Renungan Harian
Kamis, 20 Januari 2022
Bacaan I: 1Sam. 18: 6-9; 19: 1-7
Injil: Mrk. 3: 7-12
BEBERAPA tahun yang lalu dan dalam sebuah kunjungan ke Lapas (Lembaga Pemasyarakatan), seorang anak muda datang menghampiri saya.
Ia memperkenalkan diri dan bicara bahwa dirinya selalu dihantui rasa bersalah. Ia mengatakan bahwa dirinya tahu bahwa apa yang dilakukan itu salah. Ia menyesal, tetapi tetap selalu dihantui rasa bersalah.
“Pastor, saya tahu bahwa saya itu salah. Saya itu berdosa. Saya sungguh-sungguh menyesal dengan apa yang telah saya perbuat.
Saya tahu bahwa apa yang saya perbuat itu membuat keluarga saya menderita. Kalau malam menjelang tidur, saya selalu terbayang-bayang dengan apa yang telah saya lakukan.

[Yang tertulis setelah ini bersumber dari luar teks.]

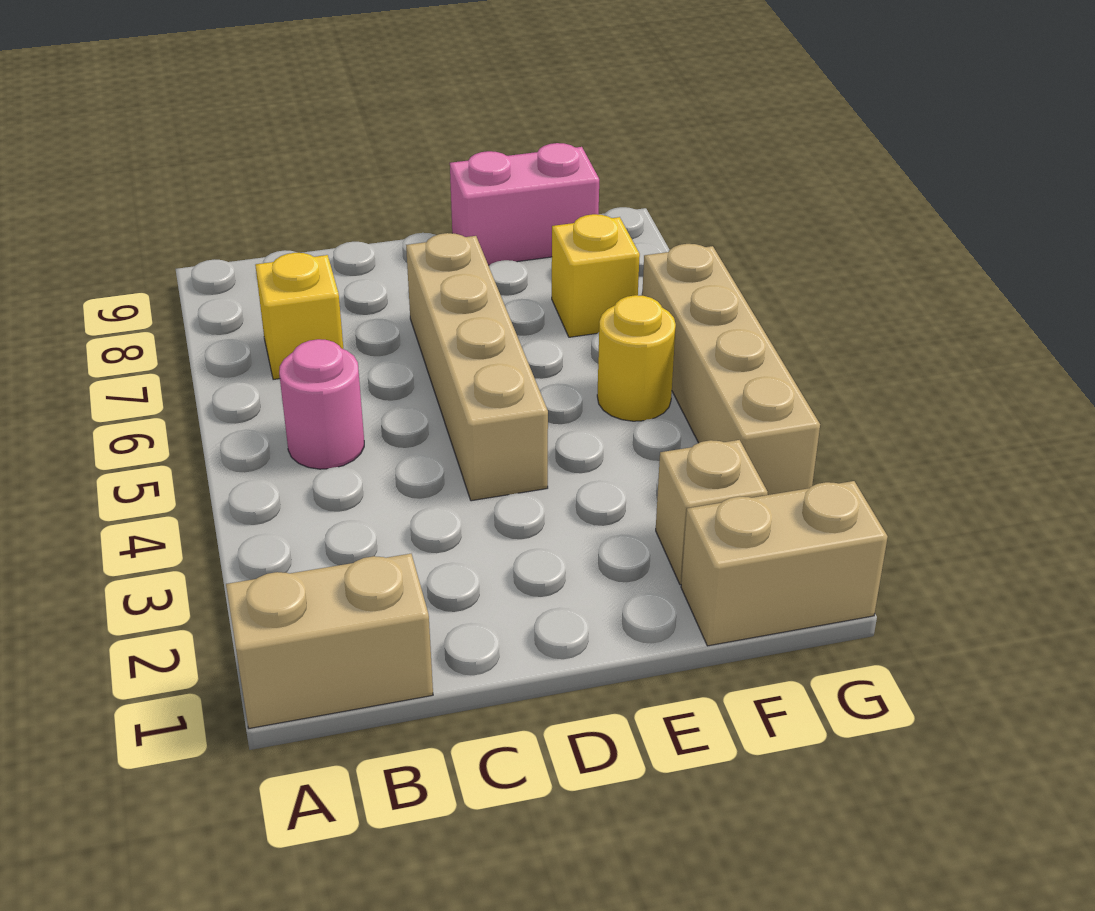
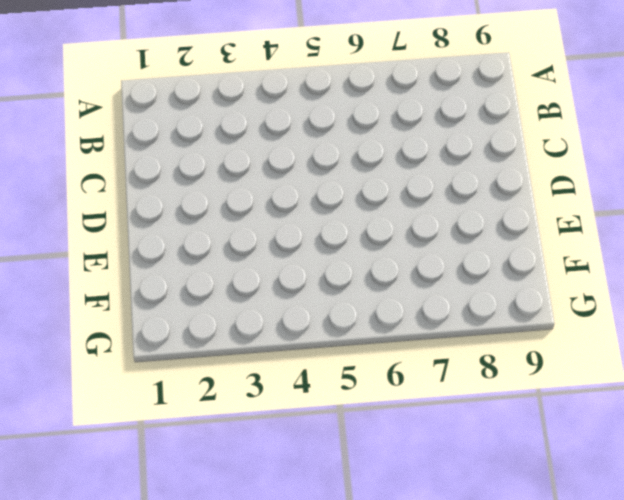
none -> tan 1x2 brick [226,554,433,728]
none -> pink 1x1 round brick [279,339,364,469]

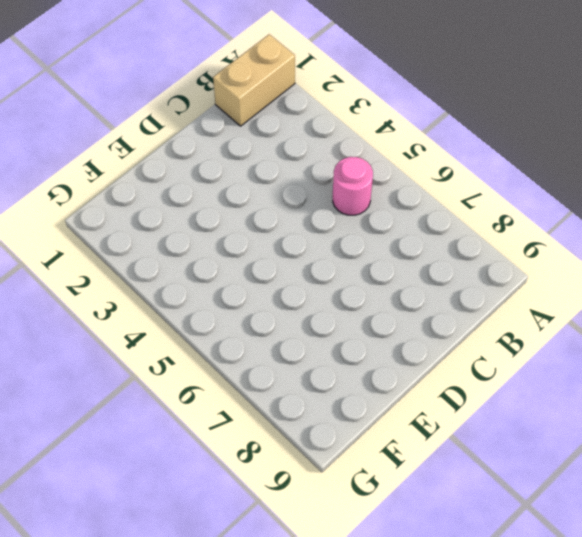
none -> yellow 1x1 brick [255,253,343,380]
none -> tan 1x4 brick [406,233,548,501]

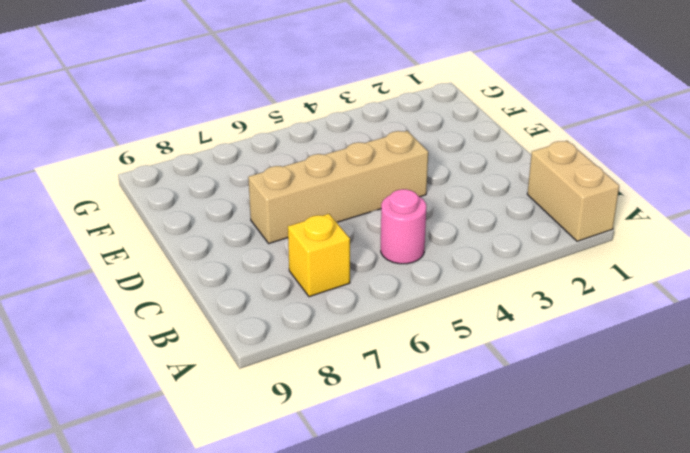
none -> pink 1x2 brick [450,143,599,265]
none -> tan 1x2 brick [681,481,888,646]

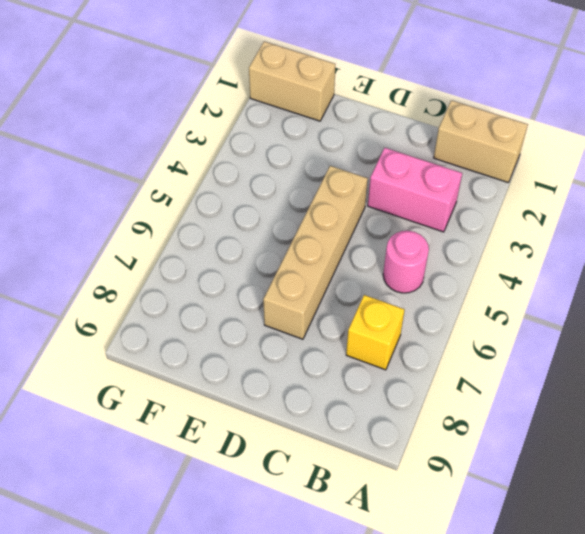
pink 1x2 brick [368,148,462,232] -> pink 1x2 brick moved to [450,143,599,265]
none -> tan 1x1 brick [656,440,768,585]
none -> yellow 1x1 round brick [597,295,676,421]

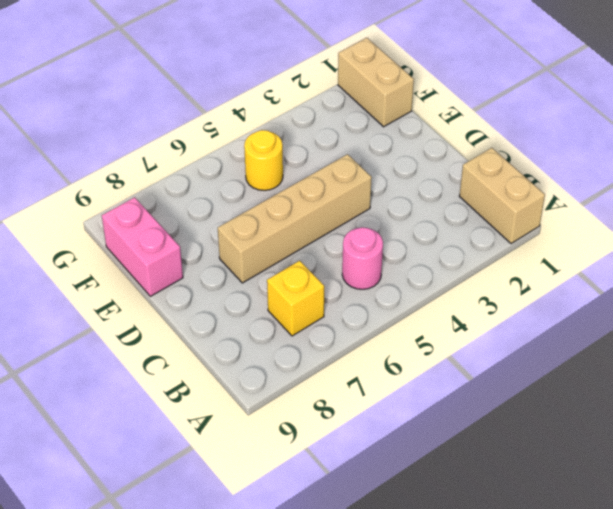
none -> tan 1x1 brick [656,440,768,585]
none -> yellow 1x1 brick [552,214,640,337]

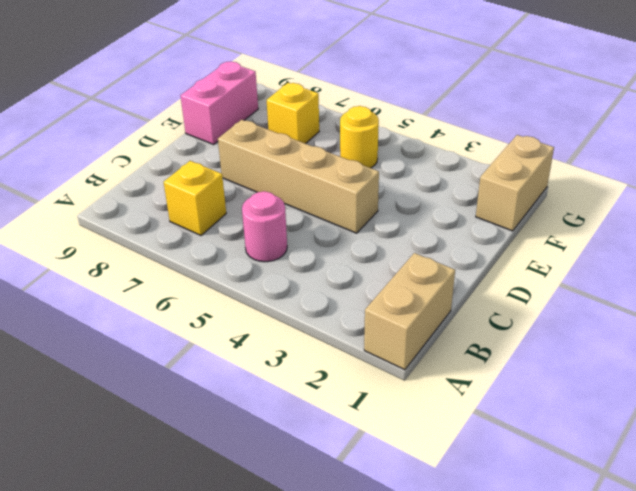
none -> tan 1x1 brick [656,440,768,585]
none -> tan 1x4 brick [642,244,820,495]

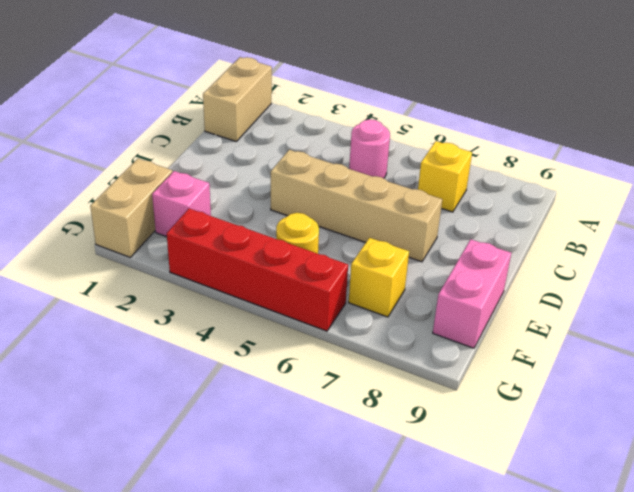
pink 1x1 brick [152,171,211,237] -> tan 1x1 brick [656,440,768,585]
red 1x4 brick [167,208,348,331] -> tan 1x4 brick [642,244,820,495]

Saya sedih ingat peristiwa itu dan saya juga tidak mengerti kenapa saya berani melakukan itu.
Tetapi kadang muncul perasaan lega bahwa saya pernah melakukan itu.
Pastor, semua itu terjadi, karena saya jengkel dan marah sama orang tua. Saya sering diperlakukan tidak adil oleh mereka.
Apa pun yang saya lakukan selalu salah, bahkan saya tidak melakukan apa pun tetap disalahkan.
Sejujurnya saya iri dengan adik saya, dan itu membuat saya benci dengan dia. Sesungguhnya dia bukan adik kandung saya, tetapi dia adalah anak angkat orangtua saya.
Saya tidak tahu kenapa orangtua saya selalu memanjakan dia. Apa pun yang dia lakukan selalu benar dan saya yang selalu salah. Saat jelas-jelas dia yang bersalah, tetap saja saya disalahkan.
Misalkan adik saya pergi pakai sepeda motor lalu jatuh, saya dimarahi karena saya membiarkan adik saya pergi dengan sepeda motor. Padahal saat kejadian, saya tidak ada di rumah.
Saya beralasan bahwa saya tidak di rumah, tetap disalahkan karena menaruh kunci motor sembarangan. Padahal setiap kali kunci motor diletakkan di situ.
Belum lagi kalau minta barang. Adik selalu diberi dan saya tidak pernah diberi.
Pastor, semua itu membuat saya semakin benci, kenapa saya yang adalah anak kandung justru diperlakukan seperti anak tiri?
Sementara adik yang adalah anak angkat justru diperlakukan seperti anak kandung.
Semakin hari semakin membuat saya marah dan jengkel sampai kejadian hari itu. Hari itu orangtua pergi dengan adik saya, dan saya disuruh jaga rumah.
Saya marah, karena hari itu jadwal saya main bola; tetapi saya malah dimarahin disuruh jaga rumah. Pastor, entah pikiran dari mana, sore itu saya sengaja membakar kamar orangtua dan kamar adik.
Saya tidak berpikir bahwa dengan itu membuat seluruh rumah dan beberapa rumah tetangga terbakar habis.
Itulah pastor kejadiannya dan sampai sekarang masih terus terbayang-bayang setiap malam,” anak muda itu mengakhiri kisahnya.
Satu sisi saya kasihan dengan anak muda ini, tetapi juga ngeri membayangkan apa yang terjadi.
Iri hati yang luar biasa membuat dirinya menjadi gelap mata, membuat keputusan yang menjadikan dirinya harus mendekam di Lapas.
Sebagaimana sabda Tuhan hari ini sejauh diwartakan dalam Kitab Samuel, iri hati Saul membuat dirinya membenci Daud dan berusaha untuk membunuhnya.
“Maka Saul mengatakan kepada Yonatan, anaknya dan kepada semua pegawainya, bahwa Daud harus dibunuh.”